The board foot is the unit used to measure rough or planed lumber. For example 2 x 4 timber when planed actually only measures 1.5 in x 3.5 in. This takes into account the wastage when planing. The board feet measurement in this case would represent the wholesale amount. Where the loss in board feet (and planing) only applies to width and thickness, the actual length is used - as there is no loss when cutting lengths.

Fluid Ounce
/ˈfluːɪd aʊns/
Symbol: fl oz
Unit System: US Customary

### What is the Fluid Ounce?

The US fluid ounce is a unit of volume in the US customary unit system with the symbol fl oz.

Primarily used for measuring the volume or capacity of liquids, 1 US fluid ounce is equal to 29.57353 ml.

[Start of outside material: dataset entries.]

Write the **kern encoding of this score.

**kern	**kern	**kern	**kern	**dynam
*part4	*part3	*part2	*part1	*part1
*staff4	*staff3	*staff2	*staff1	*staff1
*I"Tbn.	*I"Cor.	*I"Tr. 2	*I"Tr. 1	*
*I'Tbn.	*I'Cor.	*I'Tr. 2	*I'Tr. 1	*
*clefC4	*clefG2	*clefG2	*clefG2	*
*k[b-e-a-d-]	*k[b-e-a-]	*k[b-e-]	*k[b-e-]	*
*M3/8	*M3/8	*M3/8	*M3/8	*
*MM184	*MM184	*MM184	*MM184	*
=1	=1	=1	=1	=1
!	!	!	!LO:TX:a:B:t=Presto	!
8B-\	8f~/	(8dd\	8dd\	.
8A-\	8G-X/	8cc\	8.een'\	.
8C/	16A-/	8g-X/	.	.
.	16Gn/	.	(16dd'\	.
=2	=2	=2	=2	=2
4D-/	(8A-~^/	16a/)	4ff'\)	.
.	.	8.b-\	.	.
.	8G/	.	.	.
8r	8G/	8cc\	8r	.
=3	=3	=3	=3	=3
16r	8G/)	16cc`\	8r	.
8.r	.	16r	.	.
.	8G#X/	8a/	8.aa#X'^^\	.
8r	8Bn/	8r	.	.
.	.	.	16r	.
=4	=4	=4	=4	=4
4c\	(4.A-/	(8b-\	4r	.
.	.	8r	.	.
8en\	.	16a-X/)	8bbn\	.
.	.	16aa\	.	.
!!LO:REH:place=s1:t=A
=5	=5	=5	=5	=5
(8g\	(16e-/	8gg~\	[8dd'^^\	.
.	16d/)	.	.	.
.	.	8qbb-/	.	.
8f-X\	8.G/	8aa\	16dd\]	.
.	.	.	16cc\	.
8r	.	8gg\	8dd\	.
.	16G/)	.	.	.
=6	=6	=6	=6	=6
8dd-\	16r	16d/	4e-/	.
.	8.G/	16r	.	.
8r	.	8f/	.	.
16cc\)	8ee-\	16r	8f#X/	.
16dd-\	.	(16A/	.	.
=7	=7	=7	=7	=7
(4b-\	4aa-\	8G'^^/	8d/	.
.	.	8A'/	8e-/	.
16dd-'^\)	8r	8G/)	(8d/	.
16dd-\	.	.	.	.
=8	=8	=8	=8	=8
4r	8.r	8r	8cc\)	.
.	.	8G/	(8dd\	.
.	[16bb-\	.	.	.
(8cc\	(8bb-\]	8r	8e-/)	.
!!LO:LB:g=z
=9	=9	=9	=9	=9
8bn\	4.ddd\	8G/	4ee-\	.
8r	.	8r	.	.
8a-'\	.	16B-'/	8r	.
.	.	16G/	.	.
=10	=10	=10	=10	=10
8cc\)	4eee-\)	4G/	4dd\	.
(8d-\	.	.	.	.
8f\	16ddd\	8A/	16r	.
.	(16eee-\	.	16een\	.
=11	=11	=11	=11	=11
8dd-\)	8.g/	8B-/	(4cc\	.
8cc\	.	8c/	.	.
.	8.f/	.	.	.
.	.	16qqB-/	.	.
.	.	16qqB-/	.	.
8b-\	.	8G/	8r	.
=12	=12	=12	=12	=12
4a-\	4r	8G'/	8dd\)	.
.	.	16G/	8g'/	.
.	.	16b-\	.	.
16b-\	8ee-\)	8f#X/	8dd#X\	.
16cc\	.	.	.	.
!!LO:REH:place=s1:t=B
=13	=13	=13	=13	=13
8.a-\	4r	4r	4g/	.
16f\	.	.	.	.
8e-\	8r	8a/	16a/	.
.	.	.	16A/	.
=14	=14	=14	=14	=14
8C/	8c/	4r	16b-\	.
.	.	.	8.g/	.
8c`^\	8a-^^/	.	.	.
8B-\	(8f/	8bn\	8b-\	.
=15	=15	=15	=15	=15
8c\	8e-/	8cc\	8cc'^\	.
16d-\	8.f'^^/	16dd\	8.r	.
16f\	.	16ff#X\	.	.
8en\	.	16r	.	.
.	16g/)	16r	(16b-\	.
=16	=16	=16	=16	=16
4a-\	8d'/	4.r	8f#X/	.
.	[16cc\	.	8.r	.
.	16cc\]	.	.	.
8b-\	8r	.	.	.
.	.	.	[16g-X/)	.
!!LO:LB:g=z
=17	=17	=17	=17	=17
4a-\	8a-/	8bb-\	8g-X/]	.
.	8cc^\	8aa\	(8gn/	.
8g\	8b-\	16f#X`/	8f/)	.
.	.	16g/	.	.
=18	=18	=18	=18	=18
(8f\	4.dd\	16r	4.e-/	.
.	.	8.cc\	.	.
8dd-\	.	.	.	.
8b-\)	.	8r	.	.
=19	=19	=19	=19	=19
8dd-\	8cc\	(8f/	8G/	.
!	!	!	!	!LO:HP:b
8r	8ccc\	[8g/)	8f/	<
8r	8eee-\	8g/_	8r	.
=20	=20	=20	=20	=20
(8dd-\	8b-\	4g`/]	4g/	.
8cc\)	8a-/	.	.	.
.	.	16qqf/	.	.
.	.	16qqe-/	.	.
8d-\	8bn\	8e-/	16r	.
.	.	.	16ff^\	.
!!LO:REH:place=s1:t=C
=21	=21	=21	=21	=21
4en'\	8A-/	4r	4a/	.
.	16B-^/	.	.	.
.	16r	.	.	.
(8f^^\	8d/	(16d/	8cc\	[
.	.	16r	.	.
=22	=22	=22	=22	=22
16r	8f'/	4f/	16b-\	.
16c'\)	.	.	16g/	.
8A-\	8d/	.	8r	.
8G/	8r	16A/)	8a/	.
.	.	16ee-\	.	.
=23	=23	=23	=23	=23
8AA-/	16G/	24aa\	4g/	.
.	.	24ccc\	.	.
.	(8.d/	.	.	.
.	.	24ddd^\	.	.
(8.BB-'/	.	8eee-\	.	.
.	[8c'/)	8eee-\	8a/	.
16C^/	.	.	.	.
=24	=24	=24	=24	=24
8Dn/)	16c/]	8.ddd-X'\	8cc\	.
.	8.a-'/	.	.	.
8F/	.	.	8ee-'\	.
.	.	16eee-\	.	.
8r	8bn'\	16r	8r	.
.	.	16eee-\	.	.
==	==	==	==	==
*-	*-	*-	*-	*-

It is also equal to 1.040843 imperial fluid ounces.

1 US fluid ounce is equal to 1/16 imperial pint, 1/32 imperial quart and 1/128 imperial gallon.

The fluid ounce was originally defined by the volume taken up by one ounce of a substance. Of course this would be different depending on the density of that substance; for example England used wine whereas Scotland used water to establish this measure.

The US fluid ounce is derived from the US gallon; which was originally based on the English wine gallon (231 cubic inches).